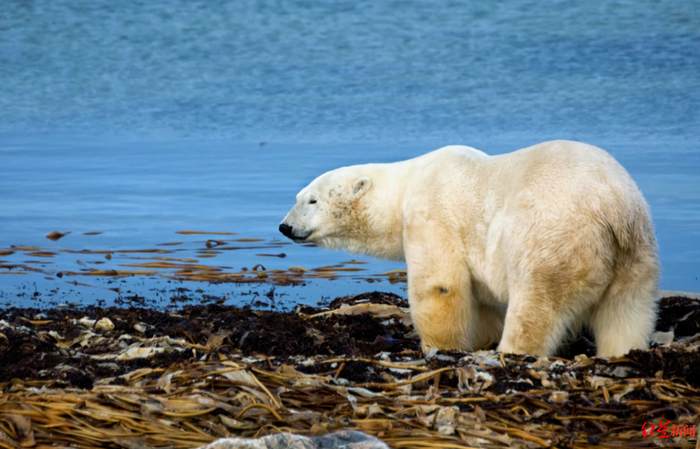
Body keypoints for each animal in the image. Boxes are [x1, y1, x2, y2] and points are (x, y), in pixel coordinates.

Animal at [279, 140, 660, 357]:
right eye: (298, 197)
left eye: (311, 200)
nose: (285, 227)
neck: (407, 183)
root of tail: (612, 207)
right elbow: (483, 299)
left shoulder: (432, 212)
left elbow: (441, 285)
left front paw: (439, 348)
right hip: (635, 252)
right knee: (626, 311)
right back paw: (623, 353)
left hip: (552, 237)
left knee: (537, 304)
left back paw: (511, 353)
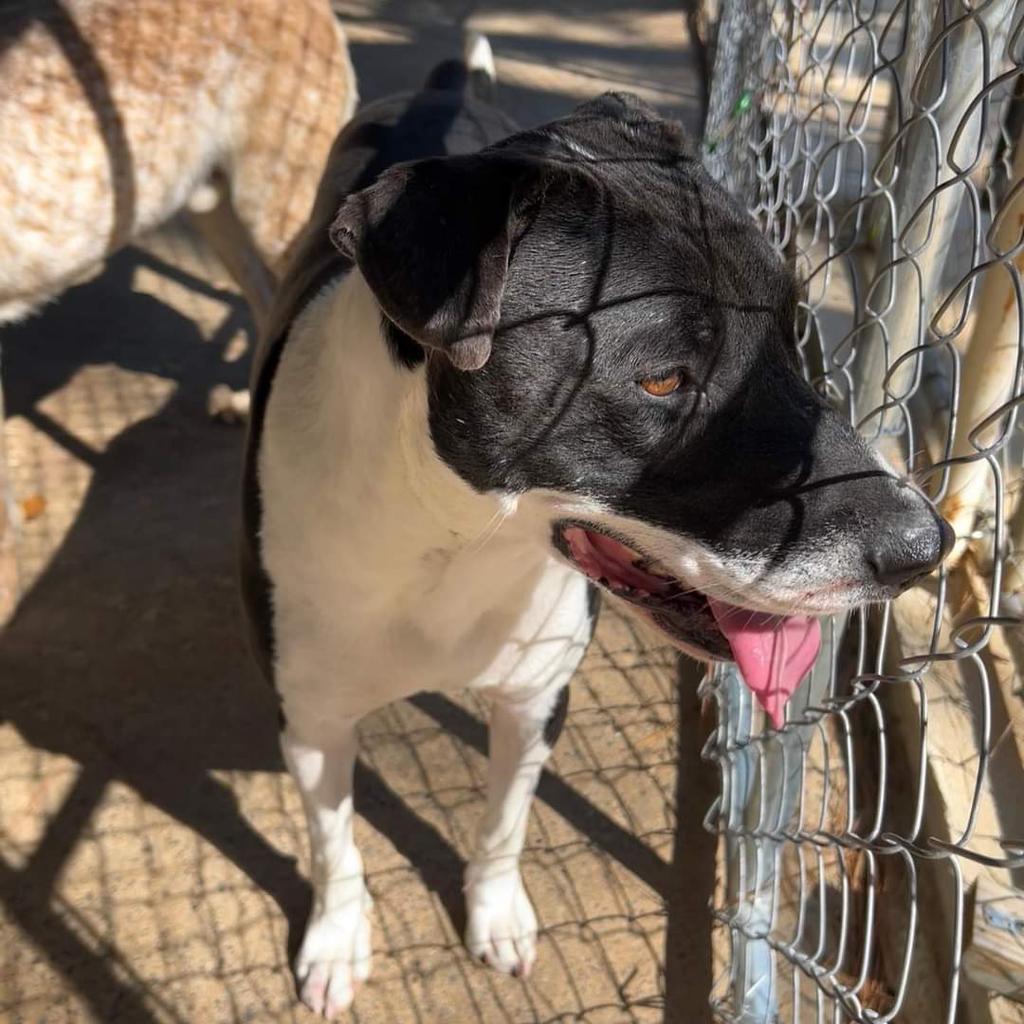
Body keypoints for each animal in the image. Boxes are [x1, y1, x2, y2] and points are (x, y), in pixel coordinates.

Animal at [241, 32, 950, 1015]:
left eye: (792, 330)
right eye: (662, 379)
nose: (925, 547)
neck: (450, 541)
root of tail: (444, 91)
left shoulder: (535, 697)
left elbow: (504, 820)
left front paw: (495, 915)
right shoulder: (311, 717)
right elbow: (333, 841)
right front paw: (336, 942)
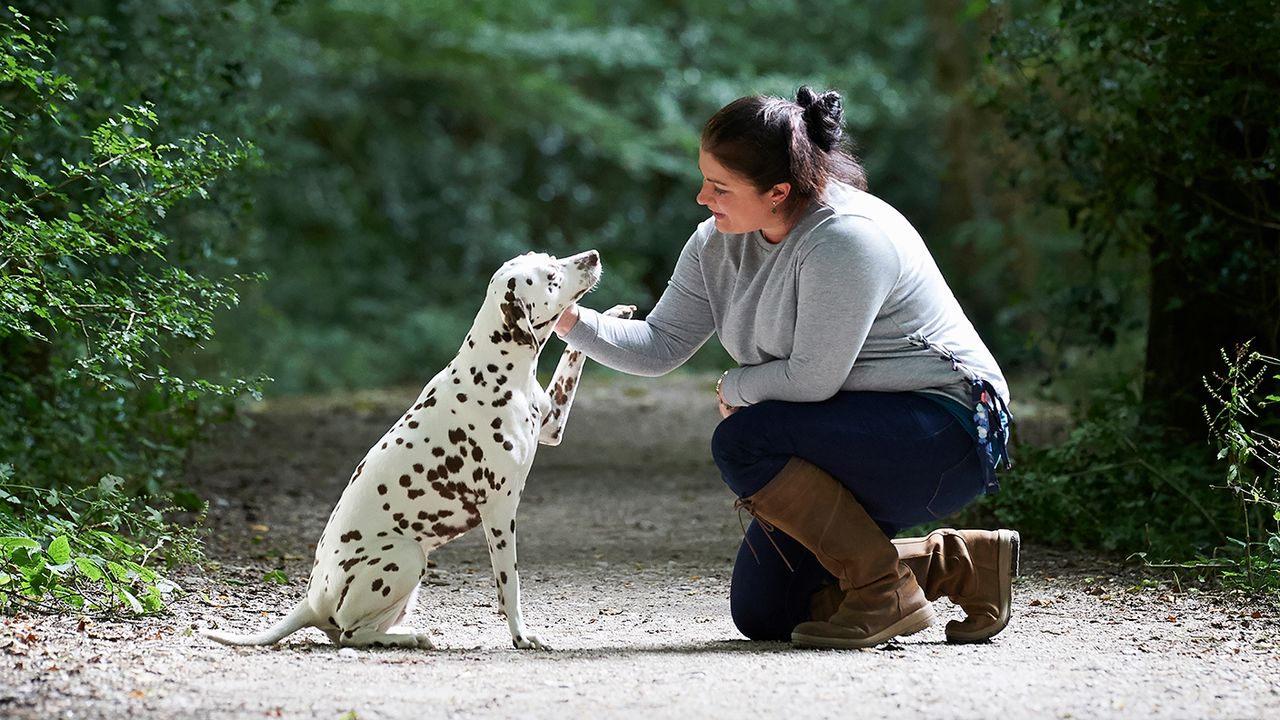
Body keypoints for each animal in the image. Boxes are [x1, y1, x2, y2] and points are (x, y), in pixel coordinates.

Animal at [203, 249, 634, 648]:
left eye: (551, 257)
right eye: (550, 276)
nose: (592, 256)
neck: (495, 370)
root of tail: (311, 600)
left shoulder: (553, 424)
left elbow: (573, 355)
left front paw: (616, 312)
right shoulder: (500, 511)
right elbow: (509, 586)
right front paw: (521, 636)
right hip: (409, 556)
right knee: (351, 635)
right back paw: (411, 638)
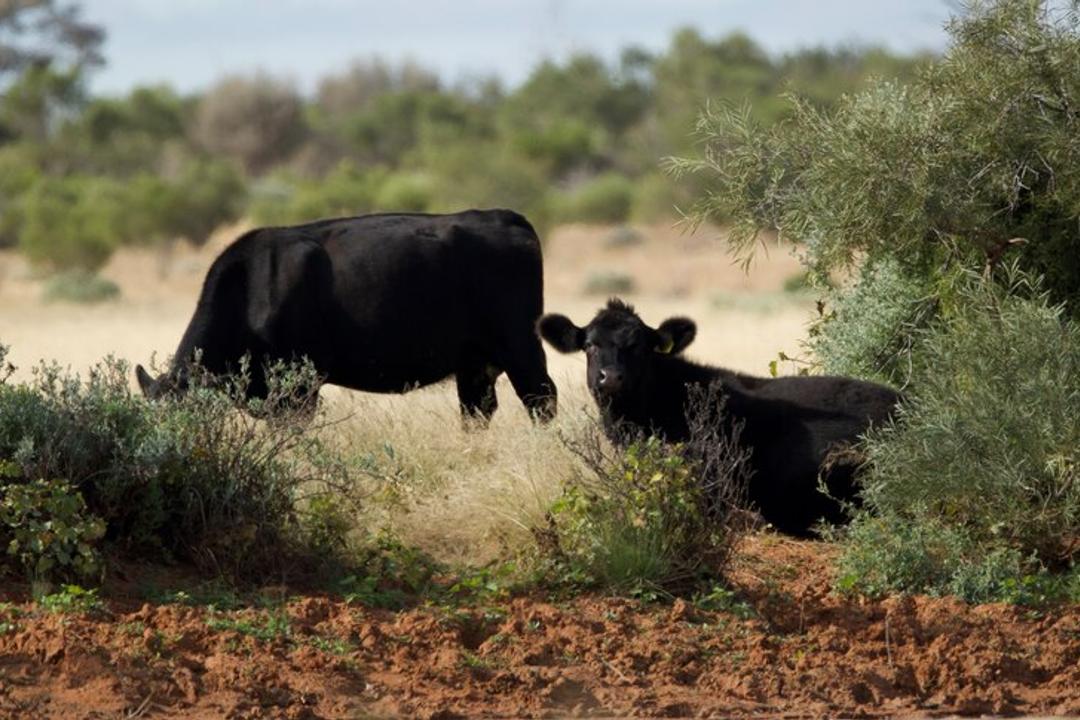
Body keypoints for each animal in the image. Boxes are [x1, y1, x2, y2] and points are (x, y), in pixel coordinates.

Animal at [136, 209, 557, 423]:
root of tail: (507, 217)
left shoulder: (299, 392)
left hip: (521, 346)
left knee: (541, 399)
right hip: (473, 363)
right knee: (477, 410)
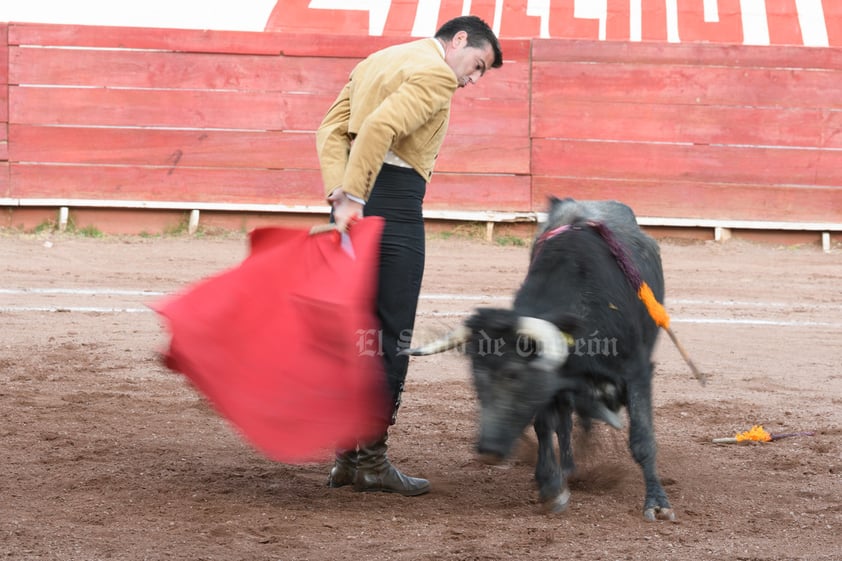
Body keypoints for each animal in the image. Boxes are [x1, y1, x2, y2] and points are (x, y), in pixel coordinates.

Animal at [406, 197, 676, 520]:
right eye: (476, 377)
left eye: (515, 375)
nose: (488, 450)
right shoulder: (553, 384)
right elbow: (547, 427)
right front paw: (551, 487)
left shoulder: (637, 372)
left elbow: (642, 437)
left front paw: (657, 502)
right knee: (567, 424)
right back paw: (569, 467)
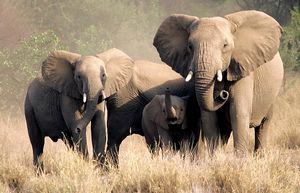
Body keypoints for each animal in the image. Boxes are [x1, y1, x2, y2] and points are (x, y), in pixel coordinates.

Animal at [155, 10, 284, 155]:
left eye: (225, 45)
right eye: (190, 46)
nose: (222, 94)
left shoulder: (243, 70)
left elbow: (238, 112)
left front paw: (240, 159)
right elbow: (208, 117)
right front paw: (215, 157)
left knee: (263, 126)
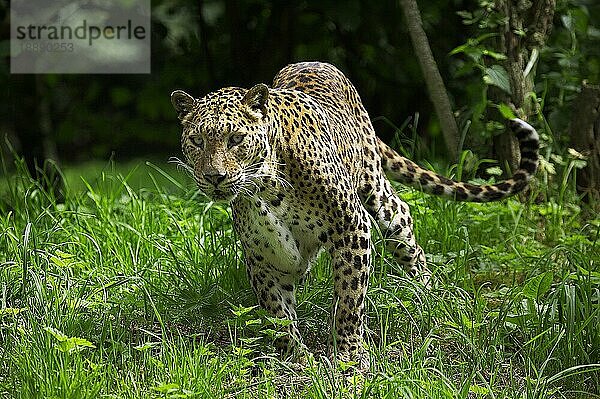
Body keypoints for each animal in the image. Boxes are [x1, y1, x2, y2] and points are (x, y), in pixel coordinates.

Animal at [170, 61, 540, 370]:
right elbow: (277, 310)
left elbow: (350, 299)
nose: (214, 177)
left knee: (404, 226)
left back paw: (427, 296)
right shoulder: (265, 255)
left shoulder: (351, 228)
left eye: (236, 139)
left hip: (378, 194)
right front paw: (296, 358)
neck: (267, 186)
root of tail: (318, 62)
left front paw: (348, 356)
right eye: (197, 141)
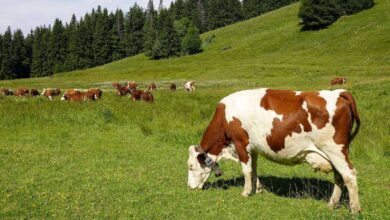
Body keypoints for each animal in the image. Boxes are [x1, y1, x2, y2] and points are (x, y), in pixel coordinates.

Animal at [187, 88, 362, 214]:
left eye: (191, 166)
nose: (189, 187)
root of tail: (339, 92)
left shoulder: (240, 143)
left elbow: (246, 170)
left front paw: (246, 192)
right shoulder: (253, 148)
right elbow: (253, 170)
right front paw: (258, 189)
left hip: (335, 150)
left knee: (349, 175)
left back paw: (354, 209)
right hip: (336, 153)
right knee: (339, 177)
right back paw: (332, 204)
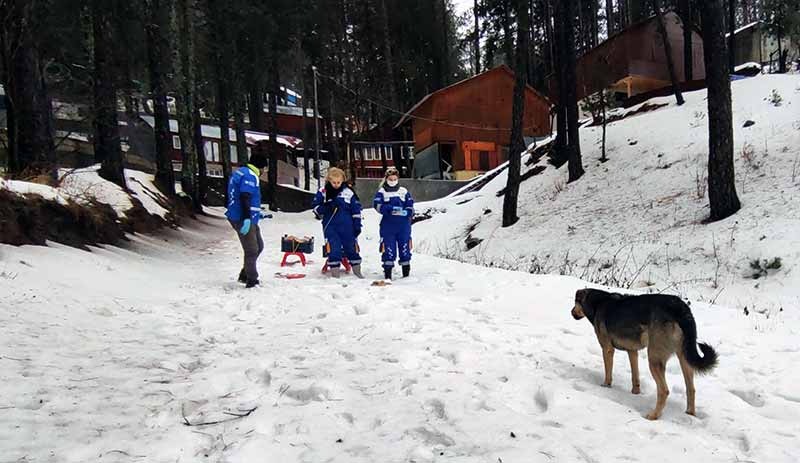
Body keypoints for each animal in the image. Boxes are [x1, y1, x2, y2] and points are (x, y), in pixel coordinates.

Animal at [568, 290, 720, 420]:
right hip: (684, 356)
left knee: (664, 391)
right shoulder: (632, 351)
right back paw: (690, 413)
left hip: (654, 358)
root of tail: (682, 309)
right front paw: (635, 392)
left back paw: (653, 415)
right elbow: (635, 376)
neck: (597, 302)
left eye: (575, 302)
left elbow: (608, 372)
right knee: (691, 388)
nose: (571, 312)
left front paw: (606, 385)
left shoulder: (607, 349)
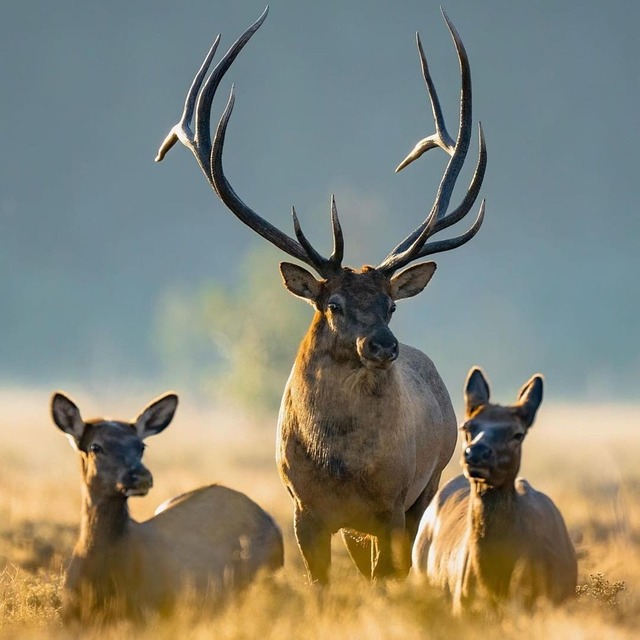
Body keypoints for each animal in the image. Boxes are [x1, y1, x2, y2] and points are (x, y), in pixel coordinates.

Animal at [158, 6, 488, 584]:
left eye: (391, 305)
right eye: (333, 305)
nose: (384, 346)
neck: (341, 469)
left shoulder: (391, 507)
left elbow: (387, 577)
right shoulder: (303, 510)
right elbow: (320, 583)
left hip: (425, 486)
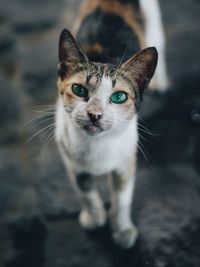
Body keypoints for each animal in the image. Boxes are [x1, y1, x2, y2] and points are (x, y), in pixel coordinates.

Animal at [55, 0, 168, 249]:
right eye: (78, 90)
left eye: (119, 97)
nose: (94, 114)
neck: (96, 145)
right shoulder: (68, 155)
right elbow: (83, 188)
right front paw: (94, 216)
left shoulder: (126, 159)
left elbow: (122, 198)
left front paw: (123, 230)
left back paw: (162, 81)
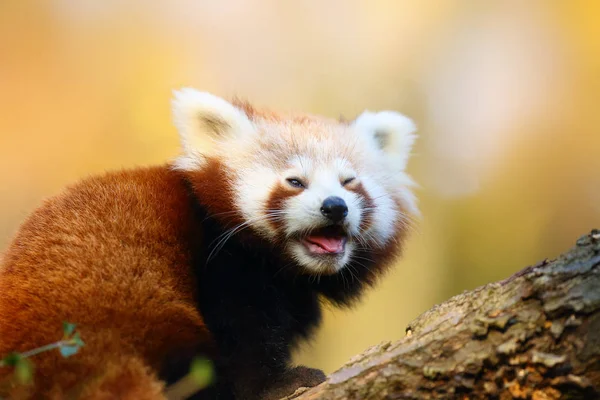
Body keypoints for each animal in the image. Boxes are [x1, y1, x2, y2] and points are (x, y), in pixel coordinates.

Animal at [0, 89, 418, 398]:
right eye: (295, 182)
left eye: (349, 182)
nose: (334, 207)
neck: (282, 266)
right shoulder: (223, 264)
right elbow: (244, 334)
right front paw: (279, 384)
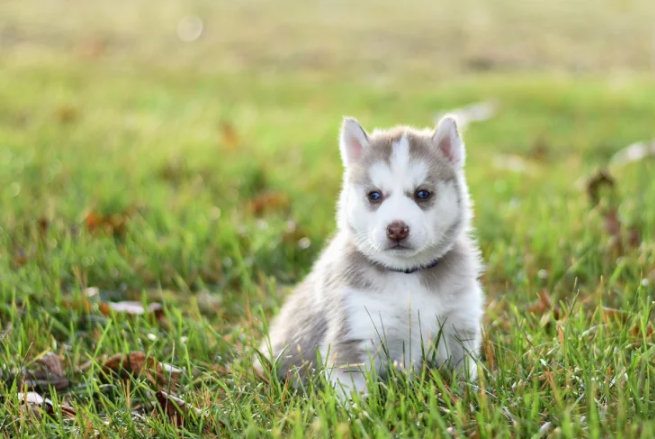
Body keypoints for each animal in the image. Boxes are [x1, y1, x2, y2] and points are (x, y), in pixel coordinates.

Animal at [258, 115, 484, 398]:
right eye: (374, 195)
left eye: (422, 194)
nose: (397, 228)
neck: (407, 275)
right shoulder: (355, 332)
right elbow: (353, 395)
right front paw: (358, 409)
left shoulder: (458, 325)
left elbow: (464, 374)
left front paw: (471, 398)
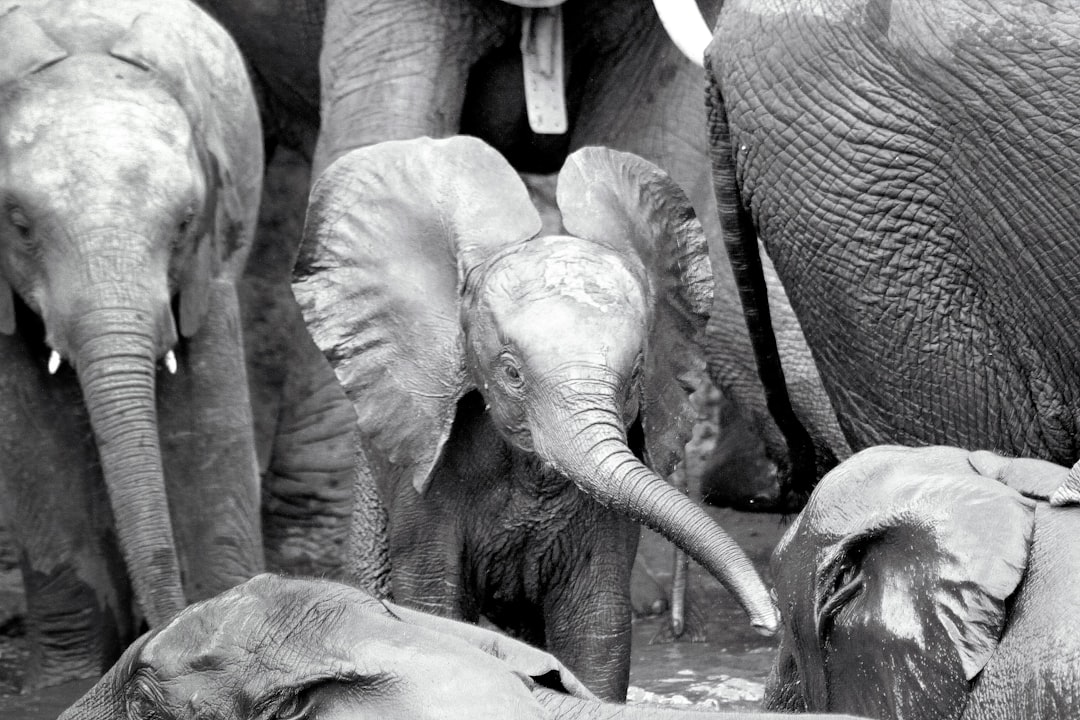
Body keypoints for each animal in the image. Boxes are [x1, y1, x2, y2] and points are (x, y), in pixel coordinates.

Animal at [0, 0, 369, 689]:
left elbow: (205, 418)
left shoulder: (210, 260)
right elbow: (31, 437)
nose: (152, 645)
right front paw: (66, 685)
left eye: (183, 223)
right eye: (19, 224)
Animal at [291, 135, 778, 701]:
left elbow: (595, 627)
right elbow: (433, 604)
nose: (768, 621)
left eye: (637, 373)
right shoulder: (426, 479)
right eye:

**What is being asked:** What is needed is an exact copy of the data, with the pictures removed.

**Answer section:**
Body keypoints for each animal in the image. Boxes are [x1, y1, x2, y2] and points are (x, y), in pixel coordinates.

Animal at [279, 140, 660, 357]:
right eye: (298, 197)
left eye: (311, 200)
nose: (285, 227)
neck: (407, 183)
root of tail: (612, 207)
right elbow: (483, 299)
left shoulder: (432, 212)
left elbow: (441, 285)
left front paw: (439, 348)
right hip: (635, 252)
right knee: (626, 311)
right back paw: (623, 353)
left hip: (552, 237)
left knee: (537, 304)
left back paw: (511, 353)
Body keypoints for each animal in the image. Boxes are [x1, y1, x2, y2] and points are (x, y), in pixel coordinates.

Animal at [241, 32, 950, 1015]:
left eye: (792, 330)
right eye: (662, 379)
nose: (925, 547)
neck: (450, 541)
root of tail: (444, 91)
left shoulder: (535, 697)
left elbow: (504, 820)
left front paw: (495, 915)
right shoulder: (311, 717)
right elbow: (333, 841)
right front paw: (336, 942)
Body keypoints for each animal in the image. Boxes are [x1, y1, x2, y2] and points are (x, y), in pixel coordinates.

Animal at [203, 249, 634, 648]:
left eye: (551, 257)
right eye: (550, 276)
nose: (592, 256)
neck: (495, 370)
root of tail: (311, 600)
left shoulder: (553, 424)
left elbow: (573, 355)
left front paw: (616, 312)
right shoulder: (500, 511)
right elbow: (509, 586)
right front paw: (521, 636)
right hip: (409, 556)
right knee: (351, 635)
right back paw: (411, 638)
Body keypoints for each animal in the image. Boxes are [x1, y1, x2, y2] and points are (x, y), in pixel coordinates.

Animal at [136, 209, 557, 423]:
root of tail: (507, 217)
left shoulder: (299, 392)
left hip: (521, 346)
left knee: (541, 399)
right hip: (473, 363)
right knee: (477, 410)
Body keypoints for each animal in the image. Boxes are [x1, y1, x2, y2] and points are (x, y), in pixel coordinates.

Animal at [406, 197, 676, 520]:
right eye: (476, 377)
left eye: (515, 375)
nose: (488, 450)
right shoulder: (553, 384)
right elbow: (547, 427)
right front paw: (551, 487)
left shoulder: (637, 372)
left elbow: (642, 437)
left front paw: (657, 502)
right knee: (567, 424)
right back paw: (569, 467)
Body keypoints for each animal in the image. Boxes are [x1, y1, x2, y2] and points are (x, y), in pixel coordinates.

Animal at [155, 10, 284, 155]:
left eye: (225, 45)
right eye: (190, 46)
nose: (222, 94)
left shoulder: (243, 70)
left elbow: (238, 112)
left front paw: (240, 159)
right elbow: (208, 117)
right front paw: (215, 157)
left knee: (263, 126)
Body keypoints for each animal in the image. Boxes are [x1, y1, x2, y2] and points are (x, y), in pixel coordinates.

Animal at [170, 61, 540, 370]:
right elbow: (277, 310)
left elbow: (350, 299)
nose: (214, 177)
left knee: (404, 226)
left back paw: (427, 296)
right shoulder: (265, 255)
left shoulder: (351, 228)
left eye: (236, 139)
left hip: (378, 194)
right front paw: (296, 358)
neck: (267, 186)
root of tail: (318, 62)
left front paw: (348, 356)
right eye: (197, 141)
Body keypoints for each animal in the image. Boxes are [x1, y1, x2, y2] and points are (x, y), in pixel coordinates.

Animal at [187, 88, 362, 214]:
left eye: (191, 166)
nose: (189, 187)
root of tail: (339, 92)
left shoulder: (240, 143)
left elbow: (246, 170)
left front paw: (246, 192)
right shoulder: (253, 148)
right elbow: (253, 170)
right front paw: (258, 189)
left hip: (335, 150)
left knee: (349, 175)
left back paw: (354, 209)
right hip: (336, 153)
right knee: (339, 177)
right back paw: (332, 204)
Body keypoints for each animal in the image. Boxes are [x1, y1, x2, y2] and points are (x, y), in pixel coordinates.

Animal at [568, 290, 720, 420]:
right hip: (684, 356)
left knee: (664, 391)
right shoulder: (632, 351)
right back paw: (690, 413)
left hip: (654, 358)
root of tail: (682, 309)
right front paw: (635, 392)
left back paw: (653, 415)
right elbow: (635, 376)
neck: (597, 302)
left eye: (575, 302)
left elbow: (608, 372)
right knee: (691, 388)
nose: (571, 312)
left front paw: (606, 385)
left shoulder: (607, 349)
Body keypoints for each animal in the image. Boxes are [x1, y1, x2, y2] and points are (x, y), in pixel coordinates.

Animal at [158, 6, 488, 584]:
left eye: (391, 305)
right eye: (333, 305)
nose: (384, 346)
neck: (341, 469)
left shoulder: (391, 507)
left elbow: (387, 577)
right shoulder: (303, 510)
right elbow: (320, 583)
left hip: (425, 486)
Body keypoints for each animal in the image. Boxes are [x1, y1, x2, y2] and points are (x, y), in pixel coordinates.

Animal at [55, 0, 168, 249]:
right eye: (78, 90)
left eye: (119, 97)
nose: (94, 114)
neck: (96, 145)
right shoulder: (68, 155)
right elbow: (83, 188)
right front paw: (94, 216)
left shoulder: (126, 159)
left elbow: (122, 198)
left front paw: (123, 230)
left back paw: (162, 81)
Body keypoints for each animal in the image. Boxes are [x1, y1, x2, y2] and points are (x, y), in pixel coordinates.

Animal at [0, 89, 418, 398]:
right eye: (295, 182)
left eye: (349, 182)
nose: (334, 207)
neck: (282, 266)
right shoulder: (223, 264)
right elbow: (244, 334)
right front paw: (279, 384)
Body keypoints for each animal in the image. Boxes are [x1, y1, x2, y2] and points are (x, y), in pixel coordinates.

Animal at [258, 115, 484, 398]:
right eye: (374, 195)
left eye: (422, 194)
nose: (397, 228)
neck: (407, 275)
right shoulder: (355, 332)
right elbow: (353, 395)
right front paw: (358, 409)
left shoulder: (458, 325)
left elbow: (464, 374)
left front paw: (471, 398)
Body keypoints for each animal in the image. Boxes are [x1, y1, x2, y2] and points are (x, y), in pixel coordinates.

Animal at [0, 0, 369, 689]:
left elbow: (205, 418)
left shoulder: (210, 260)
right elbow: (31, 437)
nose: (152, 645)
right front paw: (66, 685)
left eye: (183, 223)
right eye: (19, 224)
Animal at [291, 135, 778, 701]:
left elbow: (595, 627)
right elbow: (433, 604)
nose: (768, 621)
left eye: (637, 373)
right shoulder: (426, 479)
right eye:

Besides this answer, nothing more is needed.